It is a short poem, maybe one or two brief verses. In it, the author, presumably a man, writes about a woman who he loves. She is not popular or important, she does not tread paths that others tread, she is not a social butterfly. She is in the shadows, away from the crowds, not on the beaten path.

She may not mean much to the rest of the world, but she means everything to this man.

I think the last line might be something vaguely like: "But, oh, how much she means to me."
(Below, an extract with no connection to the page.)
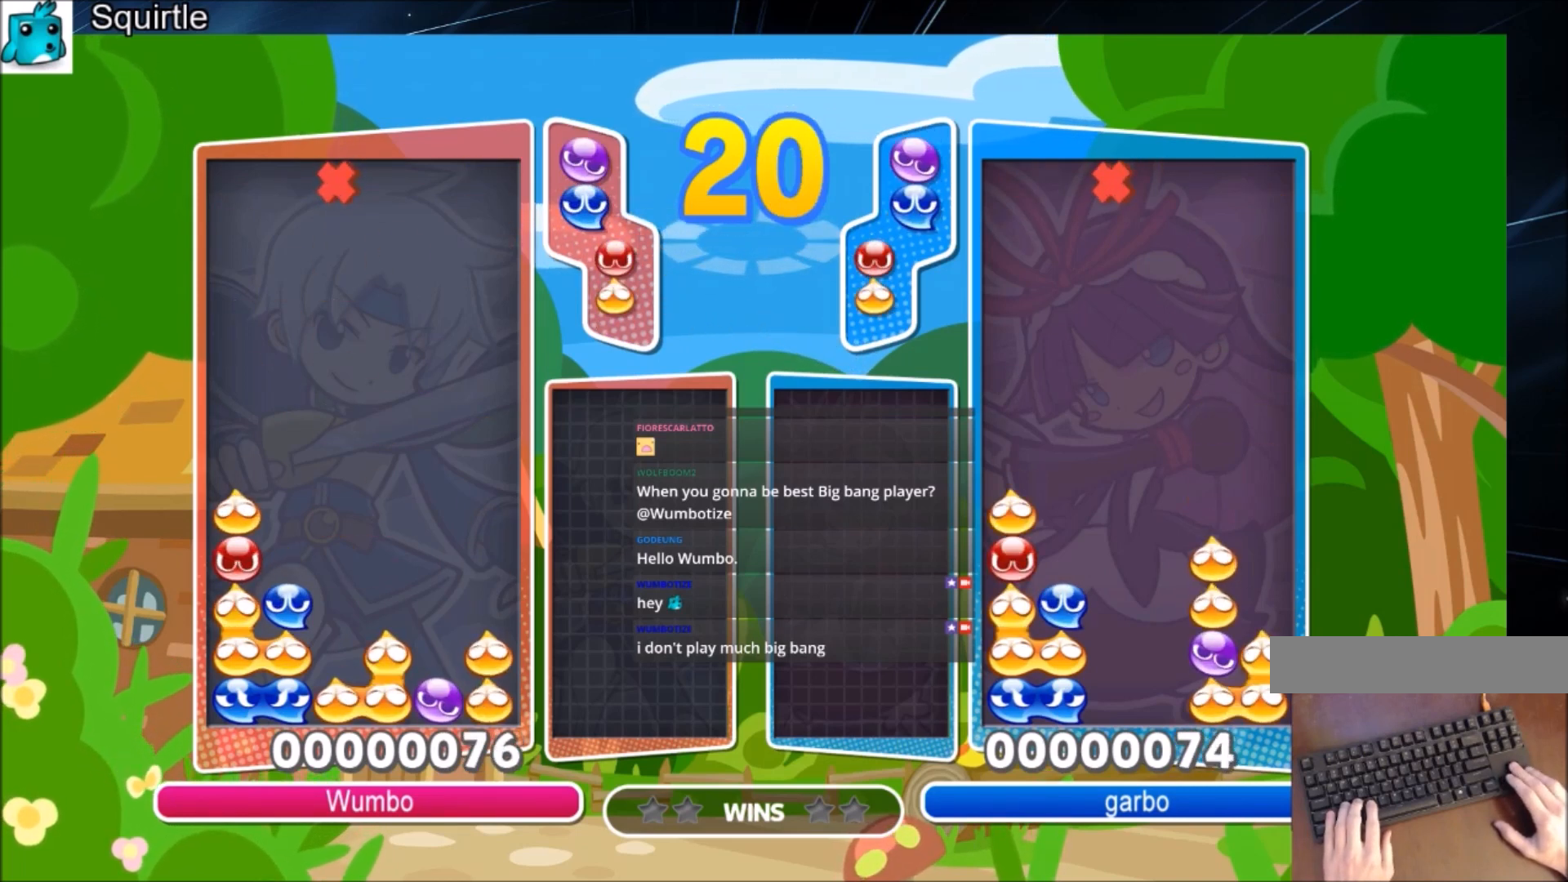
{"keys": ["x"], "events": [[300, "up", "up"], [500, "x", "down"]]}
If you have any clues at all that you could share, I would be very grateful!

kasie
08-04-2008, 03:37 AM
Is it this one?

She dwelt among the untrodden ways
Beside the springs of Dove,
A Maid whom there were none to praise
And very few to love.

A violet by a mossy stone
Half hidden from the eye!
- Fair as a star, when only one
Is shining in the sky.

She lived unknown, and few could know
When Lucy ceased to be;
But she is in her grave, and, oh,
The difference to me.

WILLIAM WORDSWORTH
(composed 1799; published 1800)

Pensive
08-04-2008, 09:11 AM
I don't know if this is the poem birdinflight has been looking for but I will thank you, kasie, for posting it because I have loved it. :) Have tried Wordsworth's other pieces of poetry but never came across this beautifully brief work of poetry by him before.

kasie
08-04-2008, 02:27 PM
Pensive, there are some other 'Lucy' poems you may enjoy: one begins 'Strange fits of passion I have known...' and another is 'I travelled among unknown men...' and 'Three years she grew in sun and shower..'

This one is not strictly a Lucy poem as she is not mentioned by name but I always feel it belongs with them:

A slumber did my spirit seal;
I had no human fears:
She seemed a thing that could not feel
The touch of earthly years.

No motion has she now, no force;
She neither hears nor sees;
Rolled round in earth's diurnal course,
With rocks, and stones, and trees.

wessexgirl
08-04-2008, 04:59 PM
I love those poems too Kasie. They're really simple and beautiful. The fact that she's not there any more in life, but will be there in eternity in nature, is just to use an overworn phrase, awesome.

birdinflight
08-06-2008, 11:13 PM
That is the poem, kasie! Thank you SO much. I didn't see your reply until just now, because when I checked the other day, and no one at all had responded, I was so disappointed that I was afraid to look again!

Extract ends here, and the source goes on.